The Philippines is one of the countries that faces this problem.
 
“The Philippines needs to review and amend its tobacco control law.  A very big problem there is the composition of the Inter-Agency Committee on Tobacco where the tobacco industry is represented in a committee that is supposed to regulate it,” says Jacky Sarita, managing director of HealthJustice Philippines, a non-profit think-tank that aims to bridge public health and law.

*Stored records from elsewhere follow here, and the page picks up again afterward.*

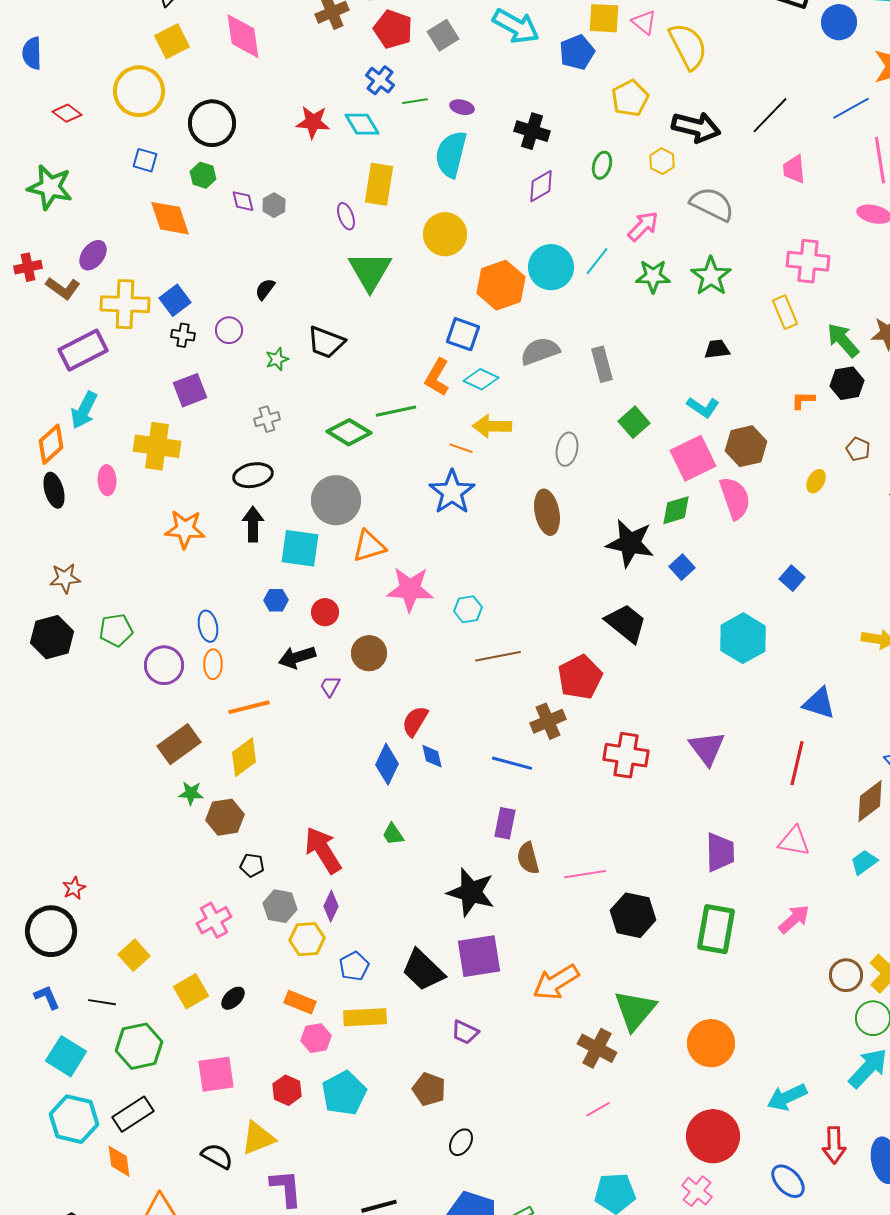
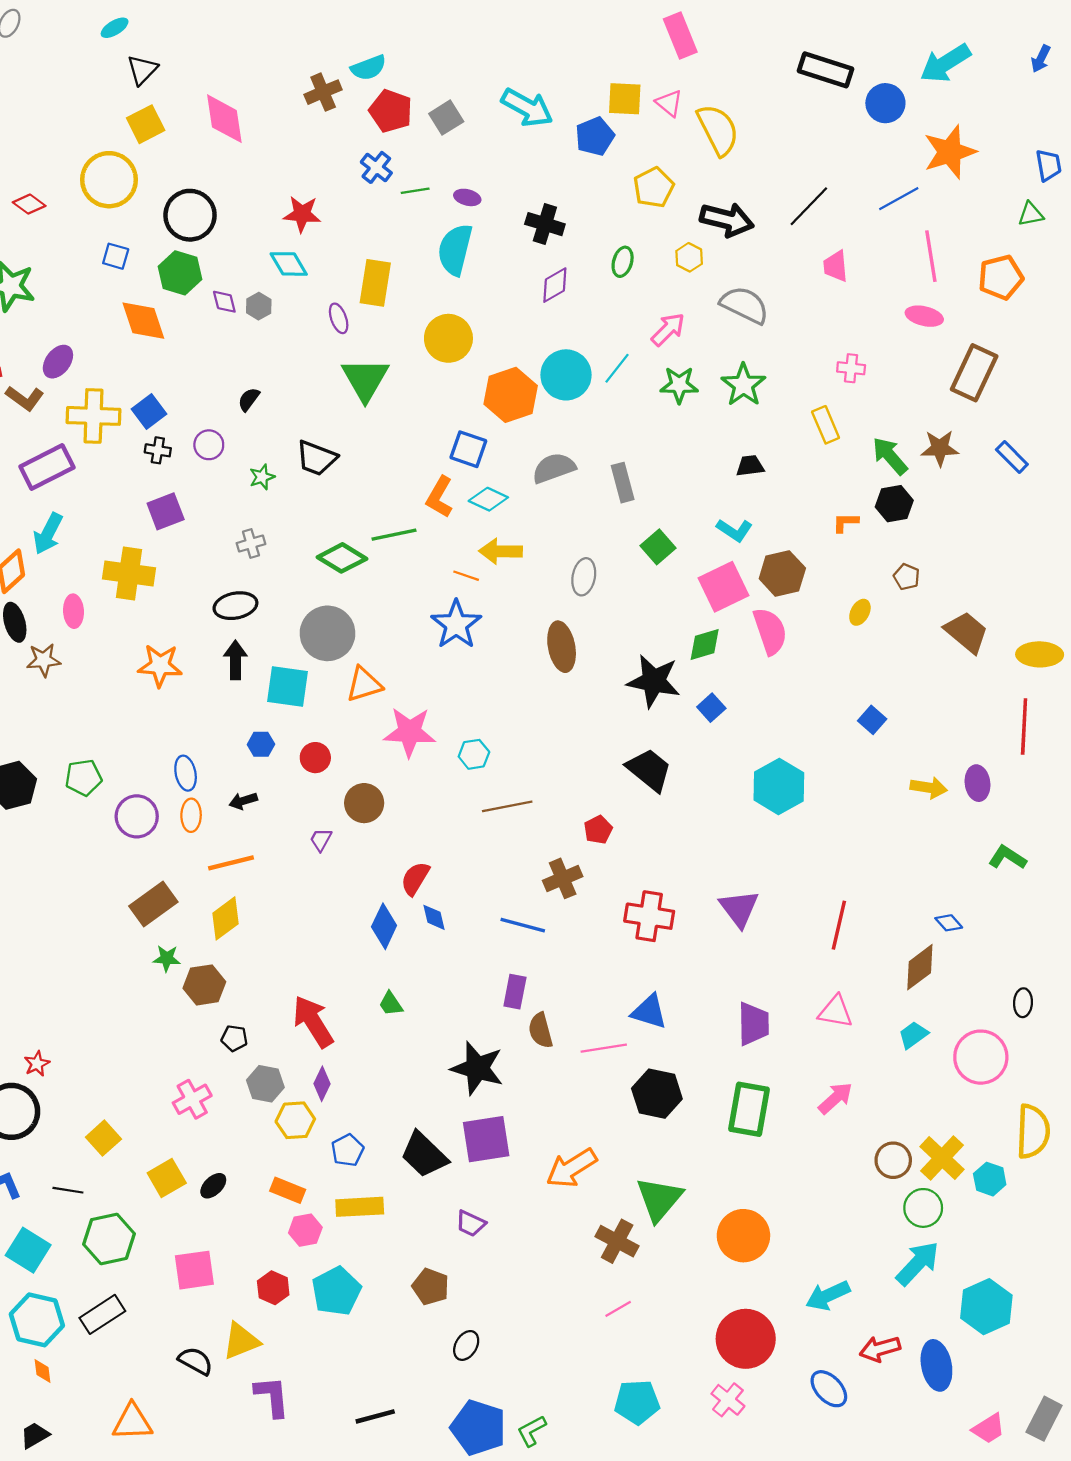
cyan diamond: (362, 124) -> (289, 264), moved
green hexagon: (203, 175) -> (180, 273), size x1.5
pink cross: (808, 261) -> (851, 368), size x0.6
brown star: (65, 578) -> (44, 660), moved
blue square: (792, 578) -> (872, 720), moved
black arrow: (297, 657) -> (243, 801), moved, size x0.7
red pentagon: (580, 677) -> (598, 830), size x0.6
blue triangle: (819, 703) -> (649, 1012), moved
red arrow: (834, 1145) -> (880, 1349), turned 75
orange diamond: (119, 1161) -> (42, 1371), moved, size x0.7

Indonesia is another country that has this issue. “Industry intervention to politics and policy in Indonesia is very common,” says Samidi. “The most important thing to eliminate tobacco use in Indonesia is to stop [the] tobacco industry's intervention in any law/issue; tobacco ads, promotion, and sponsorship ban; [and] raise the price [of tobacco products] as high as the tiny pocket can not afford.” According to Samidi, there are currently no policies regulating or banning tobacco product advertising, promotion, and sponsorship. The prices are another issue. “[They are] affordable to children and low-income people.”*

Notably, electronic nicotine delivery systems (ENDS) were not factored in the WHO report. While considered less toxic than conventional cigarettes, there are health risks associated with their use, including cardiovascular and lung disorders as well as nicotine poisoning. These devices may also pose safety issues, given the cases of defective e-cigarette batteries exploding or burning.

Samidi that the increase in use of e-cigarettes to be one of the possible explanations for the decrease in tobacco use in WHO's report. “[The report] is great and relief, of course, but we still have to be aware of other factors that might influence it, it is the immersion of e-cigarette, which [is beginning to be consumed] on a massive scale in various countries.”*
 
Youth, in particular, are more likely to use these products due to marketing campaigns targeting this demographic, says Lannan.    The bottom line is that ENDS are undoubtedly harmful, they should be strictly regulated and they must be kept out of the hands of children.”
 
According to Quitkin, the e-cigarette market — which has already gained foothold in the US and Europe — is still in a nascent stage in the Asia Pacific region. It was valued at about US$840 million in 2017.
 
“E-cigarettes have a terrifying potential to derail all of the progress made over this time period and, even worse, create brand new epidemics. We are deeply concerned by their rapid rise in popularity and the way in which their advertising blatantly targets young people,” says Quitkin. “If e-cigarettes are introduced into countries with high tobacco usage and insufficient tobacco control policies, these countries will have twin epidemics on their hands and two major problems to address.”
 
This piece was produced by SciDev.Net’s Asia & Pacific desk.

*This article was revised on 25 December 2019 to include the inputs of Nina Samidi, National Committee on Tobacco Control (Komnas Pengendalian Tembakau).